Сохранённые записи из коллекции:
○ ○ ○ ○ ○

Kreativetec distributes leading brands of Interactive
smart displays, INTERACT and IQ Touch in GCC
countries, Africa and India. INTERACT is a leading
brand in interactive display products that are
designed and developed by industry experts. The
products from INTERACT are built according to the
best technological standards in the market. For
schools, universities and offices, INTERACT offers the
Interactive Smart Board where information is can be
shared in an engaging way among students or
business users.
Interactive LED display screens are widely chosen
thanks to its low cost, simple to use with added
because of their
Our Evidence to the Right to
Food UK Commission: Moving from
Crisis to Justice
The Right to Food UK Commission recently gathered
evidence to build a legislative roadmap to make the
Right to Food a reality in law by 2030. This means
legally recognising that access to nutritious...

○ ○ ○ ○ ○

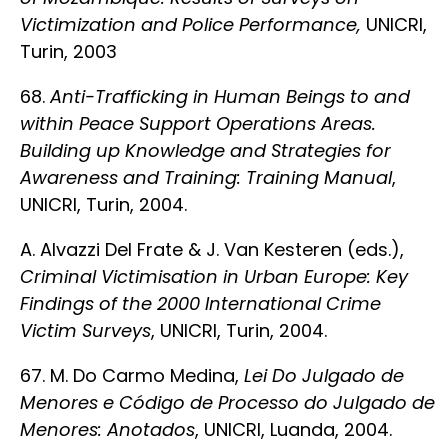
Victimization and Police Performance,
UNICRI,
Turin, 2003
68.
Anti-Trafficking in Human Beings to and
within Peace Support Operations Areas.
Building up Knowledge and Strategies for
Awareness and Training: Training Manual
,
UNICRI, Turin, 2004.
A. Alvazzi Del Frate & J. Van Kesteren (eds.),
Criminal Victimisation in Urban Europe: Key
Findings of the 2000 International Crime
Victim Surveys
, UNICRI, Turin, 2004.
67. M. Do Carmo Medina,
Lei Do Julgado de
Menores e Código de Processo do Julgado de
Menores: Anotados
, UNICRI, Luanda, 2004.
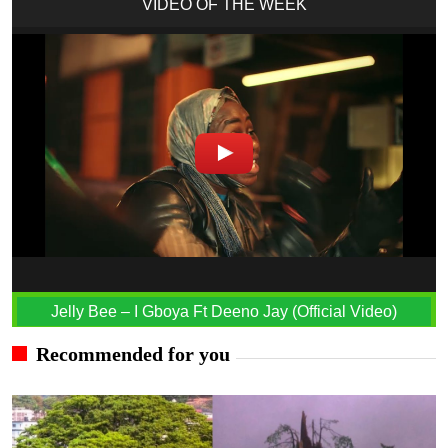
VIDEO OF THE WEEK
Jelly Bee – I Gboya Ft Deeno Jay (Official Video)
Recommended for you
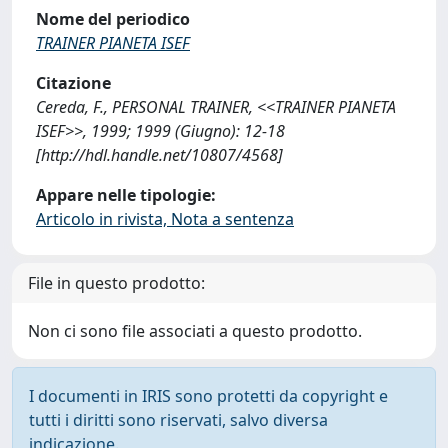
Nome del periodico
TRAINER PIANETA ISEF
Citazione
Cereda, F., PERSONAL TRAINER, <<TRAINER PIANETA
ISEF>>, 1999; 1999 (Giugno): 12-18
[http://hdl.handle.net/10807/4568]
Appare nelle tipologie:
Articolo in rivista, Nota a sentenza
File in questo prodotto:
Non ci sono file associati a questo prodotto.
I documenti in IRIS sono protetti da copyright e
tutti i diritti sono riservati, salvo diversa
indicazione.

○ ○ ○ ○ ○

» Задание:
Подсчитайте, в скольких строках записей встречается слово «prodotto» с учетом регистра, и укажите только число.

» Решение:
2